For our taste test, we started with Joel's tortellini Alfredo with shrimp, which had been packaged for two and cost $23.95. The label told us it was "fresh tortellini embraced in a smooth Alfredo sauce with fresh Romano cheese, seared shrimp and garnished with a caramelized brunoise of vegetables."

It's the kind of label you expect to see on a restaurant menu, and I think you have to evaluate the dish as "fine food takeout," not as a convenience food from the supermarket.

The label also advises you to completely defrost the dinner before reheating it. You have to plan ahead or have a good microwave defroster setting. We followed the directions carefully, and the result was a very rich, creamy dish that would have fed three or four people, not two. We had leftovers. The shrimp, however, were disappointing. They did not reheat well in this particular dish. 

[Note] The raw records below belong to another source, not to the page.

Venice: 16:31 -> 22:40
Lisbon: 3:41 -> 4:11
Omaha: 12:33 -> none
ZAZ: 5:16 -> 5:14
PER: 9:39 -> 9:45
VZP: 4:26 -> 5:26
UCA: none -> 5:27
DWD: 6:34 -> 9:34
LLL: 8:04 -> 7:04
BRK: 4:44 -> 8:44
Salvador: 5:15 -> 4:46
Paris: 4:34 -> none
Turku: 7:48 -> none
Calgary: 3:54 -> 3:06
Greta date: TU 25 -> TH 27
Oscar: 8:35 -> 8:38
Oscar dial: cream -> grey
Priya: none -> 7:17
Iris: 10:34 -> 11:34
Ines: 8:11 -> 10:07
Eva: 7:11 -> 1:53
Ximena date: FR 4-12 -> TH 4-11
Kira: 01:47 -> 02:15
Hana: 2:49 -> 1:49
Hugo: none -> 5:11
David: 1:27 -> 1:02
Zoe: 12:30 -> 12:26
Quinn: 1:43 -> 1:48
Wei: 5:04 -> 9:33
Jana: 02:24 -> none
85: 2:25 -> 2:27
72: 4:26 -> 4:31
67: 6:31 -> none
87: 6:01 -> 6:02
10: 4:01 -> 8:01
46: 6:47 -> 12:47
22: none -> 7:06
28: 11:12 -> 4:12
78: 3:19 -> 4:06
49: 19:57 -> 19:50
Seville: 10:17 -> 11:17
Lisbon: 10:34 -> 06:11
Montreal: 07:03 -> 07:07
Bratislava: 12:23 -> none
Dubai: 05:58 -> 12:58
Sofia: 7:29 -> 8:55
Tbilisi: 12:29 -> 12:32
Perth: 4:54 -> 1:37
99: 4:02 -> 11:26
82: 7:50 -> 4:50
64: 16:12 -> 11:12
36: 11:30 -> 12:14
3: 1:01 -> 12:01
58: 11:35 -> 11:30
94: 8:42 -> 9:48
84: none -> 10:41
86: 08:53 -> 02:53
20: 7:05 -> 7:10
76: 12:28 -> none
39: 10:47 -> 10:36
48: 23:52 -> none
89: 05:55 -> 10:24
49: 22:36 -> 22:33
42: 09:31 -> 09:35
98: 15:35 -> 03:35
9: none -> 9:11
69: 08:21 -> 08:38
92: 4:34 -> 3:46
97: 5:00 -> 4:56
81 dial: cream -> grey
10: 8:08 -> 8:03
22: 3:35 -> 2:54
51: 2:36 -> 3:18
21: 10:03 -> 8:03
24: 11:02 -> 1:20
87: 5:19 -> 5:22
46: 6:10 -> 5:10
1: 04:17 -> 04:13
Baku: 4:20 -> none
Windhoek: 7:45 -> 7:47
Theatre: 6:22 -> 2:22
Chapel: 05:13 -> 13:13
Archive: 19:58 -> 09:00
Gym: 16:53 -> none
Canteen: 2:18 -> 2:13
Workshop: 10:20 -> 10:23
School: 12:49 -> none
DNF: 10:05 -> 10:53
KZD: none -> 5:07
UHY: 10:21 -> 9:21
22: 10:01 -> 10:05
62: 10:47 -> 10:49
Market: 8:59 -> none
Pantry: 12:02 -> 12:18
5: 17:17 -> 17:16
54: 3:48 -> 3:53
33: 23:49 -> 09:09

Next we tried single servings of Joel's famous Malibu chicken and salmon with champagne dill sauce. These labels also resembled menu descriptions. The listing for the salmon, for example, read, "Alaska king salmon filet poached to perfection in a champagne dill sauce, julienne of vegetables, and rice." And instructions were given for reheating in a conventional oven, so we transferred them to pie plates and heated them at 350 degrees.

Both the chicken and the salmon were very good. The vegetables in all the meals were tasty but a bit on the soggy side after reheating. And except for the veggies in the chicken entrée, all of the portions were quite small. In the tortellini Alfredo, for example, there was about an ice cream scoop's worth of vegetables cut into small cubes, the "brunoise" of the label. (Small vegetable portions are the only trait these dinners have in common with the mass-produced ones you find at the supermarket.)

Our last sample was Joel's famous fettuccini and tiger shrimp in "silly sauce," a creamy tomato sauce with a sharper flavor than regular vodka sauce. The liqueur Grand Marnier was listed as an ingredient. And this time, the shrimp reheated well—though my husband complained there were not enough of them to match the plentiful fettuccini.

The labels on these dinners carry no nutritional information, and I suspect that all of them were very high in calories. But as an occasional treat, they are great. They are for nights when you are too tired to cook and are in the mood for a good restaurant meal you can have in the privacy of your home.

And for couples with young children, Joel's Malibu Kitchen entrees could provide a romantic dinner for two when you can't find a sitter.